Monday, May. 17, 1937
Popular Win
In Washington's Corcoran Gallery last week the 15th Biennial Exhibition of U. S. painting closed. Out of more than 2,000 pictures submitted, the jury picked 461 pictures by 405 artists, from 28 States, distributed $5,000 in medals and prizes. Most of the best-known younger artists in the U. S. were represented. First prize ($2,000) went to Edward Hopper for one of his familiar old houses, painted in the sharp yellow light of a Cape Cod afternoon. Second prize ($1,500) and a silver medal went to Painter-Critic Guy Pene du Bois for a solidly painted young girl, stiffly upright in a chair. Pennsylvania Academy Instructor Francis Speight took the third prize for a farm woman collecting her mail. Critics found little of outstanding importance in the show, but uniformly praised the general excellence of the work. None objected to the judges' choices, found worthy of special mention other paintings by Bernard Keyes, Alexander Brook, Henry McFee, Raphael Soyer.

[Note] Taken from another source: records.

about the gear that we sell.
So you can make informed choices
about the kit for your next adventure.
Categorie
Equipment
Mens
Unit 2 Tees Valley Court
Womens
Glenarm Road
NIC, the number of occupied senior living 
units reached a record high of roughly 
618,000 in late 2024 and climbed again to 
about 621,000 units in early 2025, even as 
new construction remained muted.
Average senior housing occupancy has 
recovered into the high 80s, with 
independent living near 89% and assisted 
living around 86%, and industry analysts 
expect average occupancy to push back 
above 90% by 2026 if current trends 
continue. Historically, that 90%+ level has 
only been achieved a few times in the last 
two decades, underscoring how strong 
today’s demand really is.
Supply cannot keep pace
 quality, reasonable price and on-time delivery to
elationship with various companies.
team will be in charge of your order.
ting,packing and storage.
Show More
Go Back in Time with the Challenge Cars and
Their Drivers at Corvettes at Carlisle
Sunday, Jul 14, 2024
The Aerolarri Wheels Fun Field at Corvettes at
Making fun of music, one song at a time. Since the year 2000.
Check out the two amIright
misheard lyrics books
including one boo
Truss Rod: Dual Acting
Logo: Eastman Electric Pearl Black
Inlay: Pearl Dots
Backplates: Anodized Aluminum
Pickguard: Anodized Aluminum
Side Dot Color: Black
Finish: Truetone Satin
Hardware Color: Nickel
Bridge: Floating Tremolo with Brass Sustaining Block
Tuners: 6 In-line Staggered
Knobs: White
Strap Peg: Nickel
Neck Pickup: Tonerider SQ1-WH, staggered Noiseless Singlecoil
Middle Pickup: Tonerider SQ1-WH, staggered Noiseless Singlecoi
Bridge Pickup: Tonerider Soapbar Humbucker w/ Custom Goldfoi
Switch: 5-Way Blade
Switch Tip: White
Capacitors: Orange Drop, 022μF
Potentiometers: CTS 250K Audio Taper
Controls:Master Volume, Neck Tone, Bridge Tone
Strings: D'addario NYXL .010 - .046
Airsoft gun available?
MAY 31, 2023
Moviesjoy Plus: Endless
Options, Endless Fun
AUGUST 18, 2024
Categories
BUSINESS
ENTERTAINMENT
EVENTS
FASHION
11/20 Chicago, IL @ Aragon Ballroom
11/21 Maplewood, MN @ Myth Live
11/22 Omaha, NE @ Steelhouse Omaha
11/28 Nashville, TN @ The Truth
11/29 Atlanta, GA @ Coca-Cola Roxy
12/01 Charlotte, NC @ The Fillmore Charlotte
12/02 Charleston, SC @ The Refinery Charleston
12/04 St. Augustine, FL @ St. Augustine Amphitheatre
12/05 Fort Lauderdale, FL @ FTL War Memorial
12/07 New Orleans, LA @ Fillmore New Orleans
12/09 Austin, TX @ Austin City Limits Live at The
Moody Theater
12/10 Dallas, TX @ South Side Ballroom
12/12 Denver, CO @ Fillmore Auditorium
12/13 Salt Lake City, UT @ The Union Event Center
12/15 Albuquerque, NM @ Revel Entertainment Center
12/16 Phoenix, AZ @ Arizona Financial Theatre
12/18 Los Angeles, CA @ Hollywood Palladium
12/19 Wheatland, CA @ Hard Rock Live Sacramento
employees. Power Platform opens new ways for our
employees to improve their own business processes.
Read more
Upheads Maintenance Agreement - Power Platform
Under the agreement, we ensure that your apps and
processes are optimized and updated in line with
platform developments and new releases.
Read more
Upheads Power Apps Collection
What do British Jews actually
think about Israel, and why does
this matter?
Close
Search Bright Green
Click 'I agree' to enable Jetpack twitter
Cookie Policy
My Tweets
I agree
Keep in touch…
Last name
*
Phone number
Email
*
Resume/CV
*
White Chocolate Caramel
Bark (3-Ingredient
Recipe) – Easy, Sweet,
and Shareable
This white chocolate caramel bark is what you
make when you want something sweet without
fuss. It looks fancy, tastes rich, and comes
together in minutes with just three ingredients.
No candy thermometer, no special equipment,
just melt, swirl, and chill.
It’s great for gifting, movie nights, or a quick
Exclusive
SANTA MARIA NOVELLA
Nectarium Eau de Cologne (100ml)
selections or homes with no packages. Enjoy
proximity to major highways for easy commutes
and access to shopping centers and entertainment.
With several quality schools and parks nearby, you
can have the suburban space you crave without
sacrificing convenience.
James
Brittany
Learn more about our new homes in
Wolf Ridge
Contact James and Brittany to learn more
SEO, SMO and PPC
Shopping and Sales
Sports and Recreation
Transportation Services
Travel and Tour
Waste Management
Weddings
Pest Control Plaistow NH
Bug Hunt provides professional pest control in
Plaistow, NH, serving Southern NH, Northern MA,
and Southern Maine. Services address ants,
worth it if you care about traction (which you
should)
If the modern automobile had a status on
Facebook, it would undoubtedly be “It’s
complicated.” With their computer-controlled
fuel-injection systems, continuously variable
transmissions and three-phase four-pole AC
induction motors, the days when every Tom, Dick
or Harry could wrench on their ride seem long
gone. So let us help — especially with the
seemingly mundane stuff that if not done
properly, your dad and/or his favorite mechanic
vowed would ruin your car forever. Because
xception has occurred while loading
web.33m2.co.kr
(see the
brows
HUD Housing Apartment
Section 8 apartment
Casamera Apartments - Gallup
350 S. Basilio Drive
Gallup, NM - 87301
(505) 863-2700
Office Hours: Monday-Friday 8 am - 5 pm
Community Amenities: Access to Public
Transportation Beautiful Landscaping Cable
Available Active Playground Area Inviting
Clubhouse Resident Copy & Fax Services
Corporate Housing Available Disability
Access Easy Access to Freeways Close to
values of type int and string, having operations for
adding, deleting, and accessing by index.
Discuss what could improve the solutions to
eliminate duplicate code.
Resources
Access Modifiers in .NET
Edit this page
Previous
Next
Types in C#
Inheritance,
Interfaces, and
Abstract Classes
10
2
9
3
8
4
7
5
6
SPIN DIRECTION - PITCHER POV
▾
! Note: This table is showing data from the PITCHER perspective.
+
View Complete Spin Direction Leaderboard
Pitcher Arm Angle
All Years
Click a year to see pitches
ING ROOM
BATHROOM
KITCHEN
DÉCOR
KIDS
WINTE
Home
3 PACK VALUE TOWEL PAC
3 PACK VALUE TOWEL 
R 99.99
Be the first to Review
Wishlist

Near closing day last week, the Corcoran's last prize was awarded: the $200 popularity prize voted for by ordinary gallery-goers during the six weeks of the exhibition. Not one of the professional prizewinners or the critics' favorites was in the first half-dozen. To 343 humble Washingtonians, the best picture in the show had been Ballerina by Russian-born Feodor Zakharov, graduate of Imperial Moscow's Ecole des Beaux Arts, now a socialite U. S. portraitist. Slickly painted, showing a very refined young lady posed theatrically on tiptoe in the theatre wing, it won more than twice as many votes as its nearest competitor, Alice Through the Black Bottle, by Charles S. Chapman, another canvas missed by most professional critics. Impressed, the Toledo Art Museum invited Mr. Zakharov's Ballerina to its annual summer show of U. S. paintings.